7 Work Emails That We All Hate Seeing In Our Inbox

7 Work Emails That We All Hate Seeing In Our Inbox

Whether you have been working from home in your sweatpants or going to the office in a suit, there is one part of the job that never changes, the onslaught of emails we get every day.

There were years when our day used to begin by texting our love interest or checking in with our college friends or maybe even scrolling through Facebook. But, now every millennial’s most used app is Gmail (or whatever platform your company uses). It’s the first thing we check when we get up and the last thing before going to bed.

You might love sending emails, but there are a few subject lines that either make us feel anxious, irritated or just plain angry. No, we are not talking about emails filled with grammatical errors (although that one hurts as well!)

What are these emails that haunt our dreams and make us feel like we are in a horror film every time we get them? Well, here are some of them.


There is nothing more ominous than an email that just says urgent in all caps in the subject. The moment you see this, your palms start sweating and you begin praying to all the Gods. But, when you open the mail, it is either an IT guy asking you to change your password or a dramatic HR personnel asking for some personal details.

“Mandatory Meeting”

Now, this can mean a number of things. Maybe your boss wants to check in on the team or discuss upcoming work or even tell you about an office party (One can always hope). But, for some reason, a vague title like this just makes our anxiety soar or creates hypothetical scenarios like mass-firing or your favourite co-worker leaving or announcing that there will be no more cakes on birthdays. It might be time to take it a little easy, right?

“Important news…”

Cue the sweating. We all know in the depth of our minds that it is going to be just fine. The mail is probably about some newly hired employee or new clients or something good. But from the second it hits our inbox to the seconds it takes to open and read it thoroughly, we are basically puddles. Why do we give emails, so much importance?
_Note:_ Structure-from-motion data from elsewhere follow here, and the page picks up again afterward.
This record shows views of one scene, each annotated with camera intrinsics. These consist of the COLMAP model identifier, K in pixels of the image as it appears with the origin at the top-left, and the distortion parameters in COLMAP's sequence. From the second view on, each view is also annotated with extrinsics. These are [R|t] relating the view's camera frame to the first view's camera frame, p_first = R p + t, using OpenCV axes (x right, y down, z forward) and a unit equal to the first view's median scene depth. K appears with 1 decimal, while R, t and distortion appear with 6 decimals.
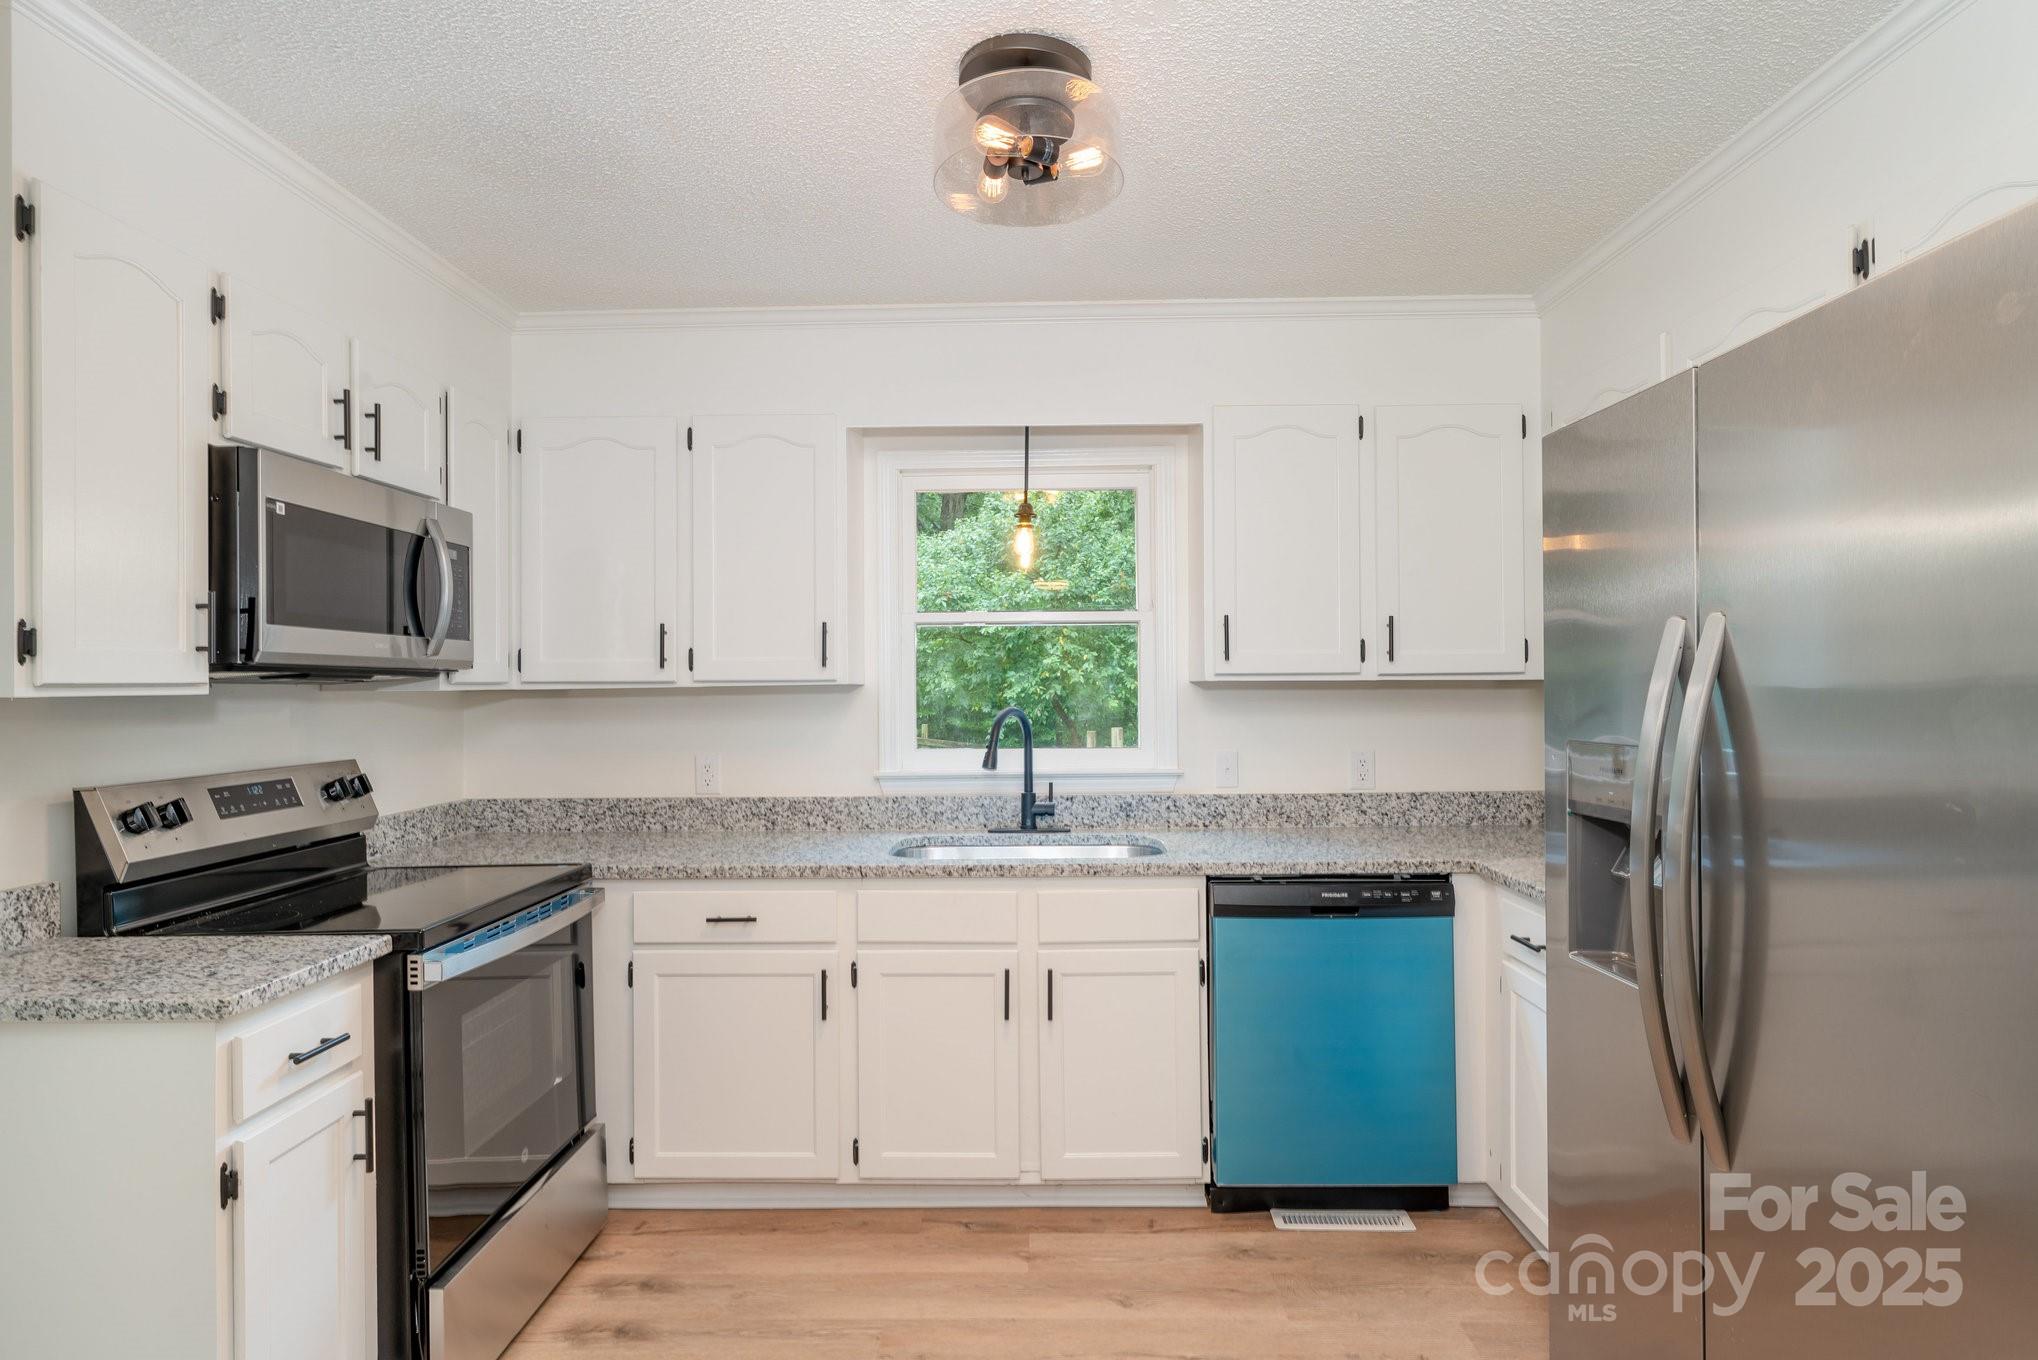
lens RADIAL K [[1089.3, 0, 1020.0], [0, 1089.3, 684.1], [0, 0, 1]] dist [-0.000623, 0.000163]
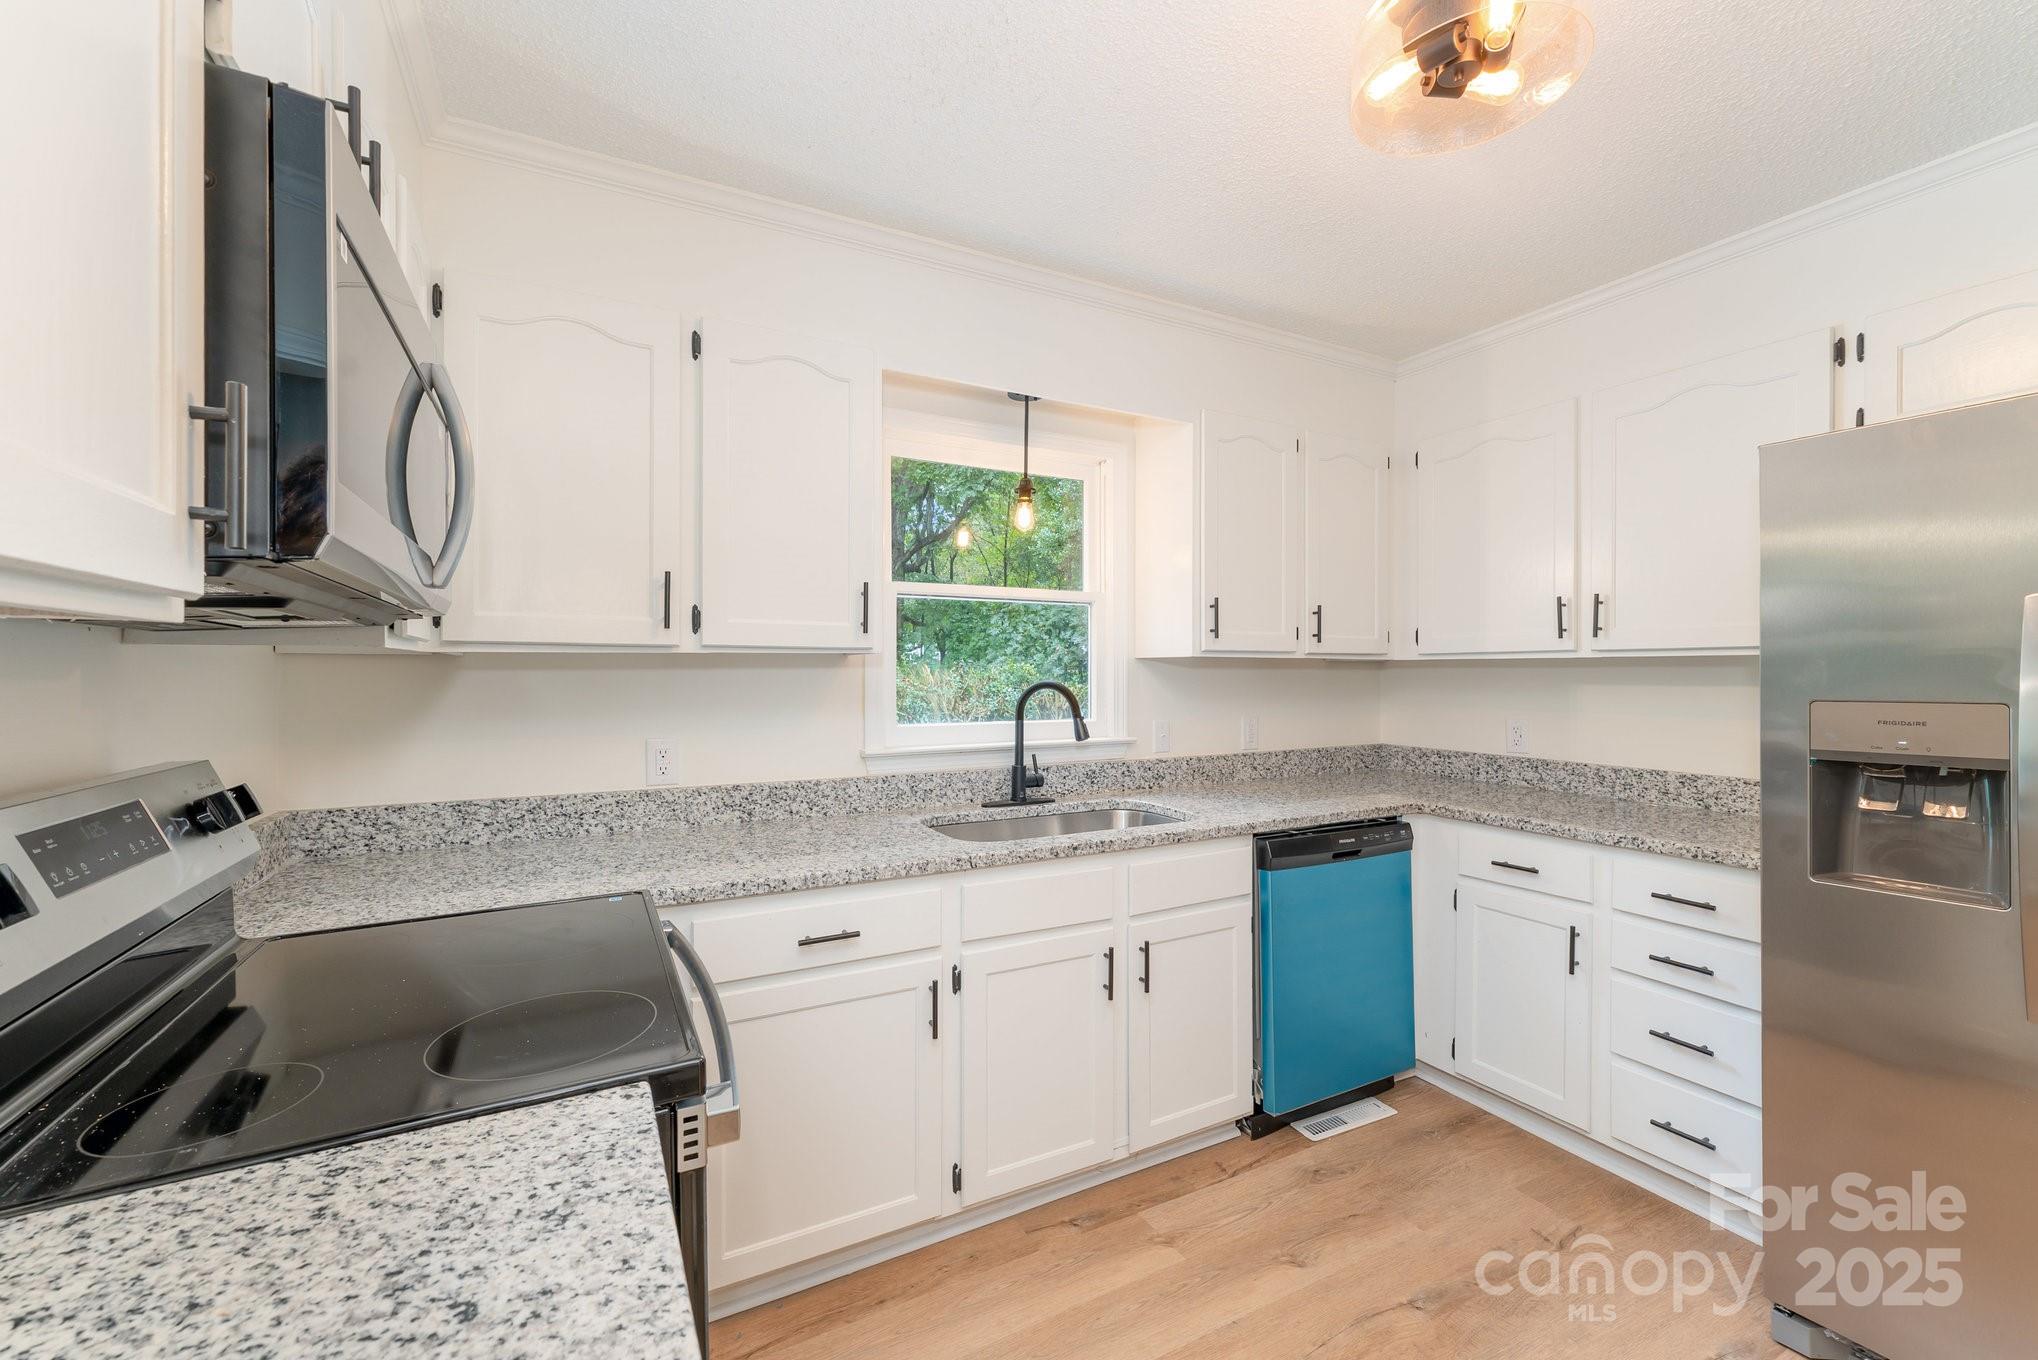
lens RADIAL K [[828.7, 0, 1020.7], [0, 828.7, 678.6], [0, 0, 1]] dist [-0.002542, 0.000269]
pose [[0.875603, 0.004456, 0.483012, -0.384613], [-0.007123, 0.999968, 0.003687, 0.017456], [-0.482980, -0.006669, 0.875606, 0.344866]]
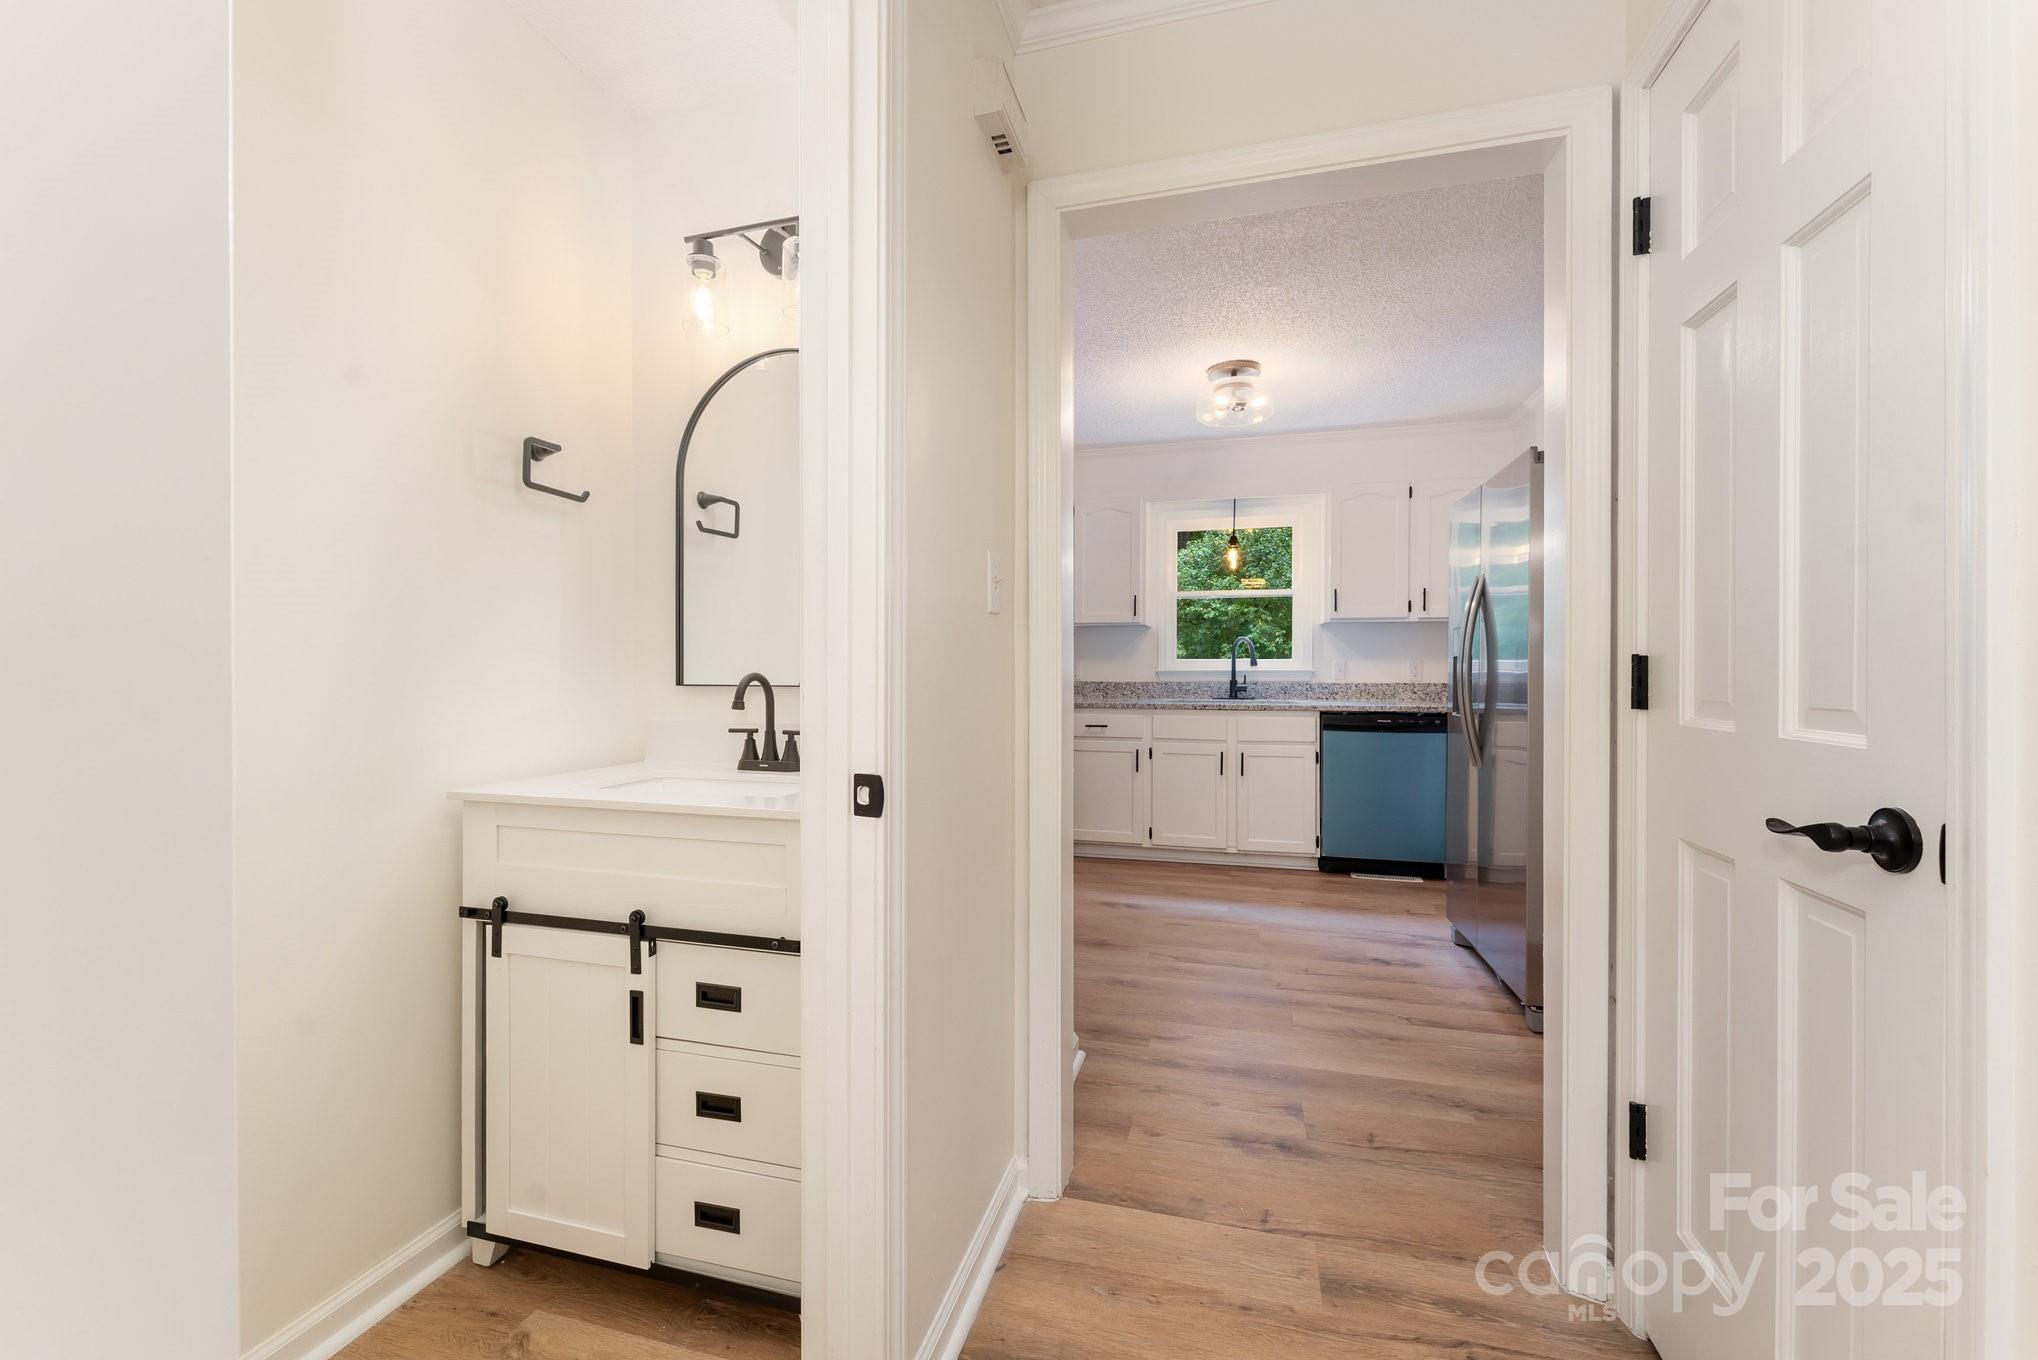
lens RADIAL K [[828.7, 0, 1021.3], [0, 828.7, 677.6], [0, 0, 1]] dist [-0.002542, 0.000269]
pose [[0.969220, 0.010655, -0.245964, 0.004460], [-0.007528, 0.999878, 0.013650, 0.082039], [0.246080, -0.011379, 0.969183, -0.611663]]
No, just no. We don’t care if it’s a friendly reminder about a town hall or a company trying to sell a new product, this subject line is just creepy. It’s like someone facetiming you after you have done your skincare routine and are in bed with acne cream on. Just write what the email is about in the subject line!

“Are you in office?”

First of all, why are you emailing me and not texting or calling? Secondly, why? Just why. In a world that have apps like Instagram, Whatsapp, iMessage, Twitter and Telegram, why use email to check if I am in the office. This email just makes the question feel ominous. So, please stop.

“Performance review”

This is probably the only email that excites us and scares us at the same time. We all look forward to the pay raise every year but the process of getting there is no less than Hunger Games. So, when you get this email with the date when the review process is beginning, you might as well have been drafted to fight for your life (okay, maybe we are exaggerating, but still).

“See me when you get in.”

Okay, we are getting fired today. That will always be the first thought that comes to mind when we get this mail. Why do people write such scary lines? Do they line scaring us? Who knows but in the end, it will just be about a new task or maybe a desk change but in the meantime, we are gonna need a new stick of deodorant.

While most of these scenarios might seem exaggerated but given that we use emails more than any other platform, it might be time that we retire these emails. Just write a crisp and detailed subject line instead, like “Work from home ends from next Monday”, as much as we will hate not wearing sweats to work, at least it gets the point across.